The Tennessee Moonshine tradition is worth understanding before the tasting. The hills around Gatlinburg were Prohibition moonshine country — the limestone springs, the dense forest, the isolation all suited the purpose. The industry now is legal, marketed, and polished, but the craft techniques are real.
The SkyLift Park and SkyBridge
The SkyLift gondola has been operating since 1954, hauling visitors up Crockett Mountain above town. The new attraction is the SkyBridge — at 680 feet above the valley floor and 680 feet long, the longest pedestrian suspension bridge in North America. It sways. This is by design. The transparency of the bridge deck sections means you can see the valley directly below your feet. Lia crossed it twice, which I found impressive given her standard position on heights.

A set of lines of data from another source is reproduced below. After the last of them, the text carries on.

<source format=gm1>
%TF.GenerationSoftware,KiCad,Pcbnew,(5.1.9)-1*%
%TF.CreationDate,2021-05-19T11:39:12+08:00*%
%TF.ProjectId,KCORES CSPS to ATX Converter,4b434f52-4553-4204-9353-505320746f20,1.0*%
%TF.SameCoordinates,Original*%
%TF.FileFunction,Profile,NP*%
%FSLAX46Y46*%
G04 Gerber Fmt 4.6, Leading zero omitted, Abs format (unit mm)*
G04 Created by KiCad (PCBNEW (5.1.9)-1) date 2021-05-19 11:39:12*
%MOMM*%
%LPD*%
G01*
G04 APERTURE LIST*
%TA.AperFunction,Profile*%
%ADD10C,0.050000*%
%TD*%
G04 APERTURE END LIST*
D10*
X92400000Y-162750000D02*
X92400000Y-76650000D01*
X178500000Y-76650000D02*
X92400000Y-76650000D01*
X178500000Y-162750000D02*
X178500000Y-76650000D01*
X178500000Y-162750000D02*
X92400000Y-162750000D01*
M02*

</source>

The views from the top take in the Parkway below in miniature and the front ridges of the Smokies behind — the same mountains but from above, which changes your sense of scale in useful ways. It costs twelve dollars to go up. Worth it without qualification.
The Arts and Crafts Community
Eight miles east of town on Glades Road, the Great Smoky Arts and Crafts Community is a loop of studios and galleries housing working craftspeople — woodturners, glassblowers, jewelers, weavers, quilters. This is the oldest and largest collection of independent artisans in the United States, established in 1937. The work ranges from tourist-grade decorative pieces to genuinely excellent furniture and ceramics. I spent two hours there without planning to, watching a man at a lathe shape a cherry bowl with the concentration of someone doing something he’s done ten thousand times and hasn’t gotten bored by.

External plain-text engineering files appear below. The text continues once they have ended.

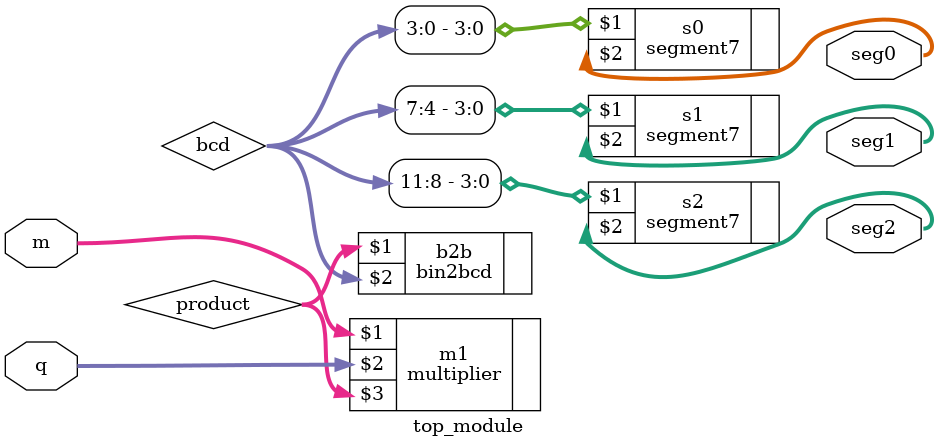
<source format=v>
module top_module (input [3:0] m, q, output [6:0] seg0, seg1, seg2);

	wire [11:0] bcd;
	wire [7:0] product;
	
	multiplier m1(m, q, product);
	
	bin2bcd b2b(product, bcd);
	
	segment7 s0(bcd[3:0], seg0);
	segment7 s1(bcd[7:4], seg1);
	segment7 s2(bcd[11:8], seg2);
	
endmodule 
</source>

When to go: March through May before peak summer crowds, and again in October for fall color when the mountains behind town go gold and amber. The winter months — particularly January and February — are underrated: the town is quiet, the prices drop, and the Smokies receive occasional snow that turns the ridgelines white while the valley stays clear. Avoid the week of the July 4th holiday and peak leaf-peeping weekends in mid-October when traffic on the Parkway can add an hour to a ten-minute drive.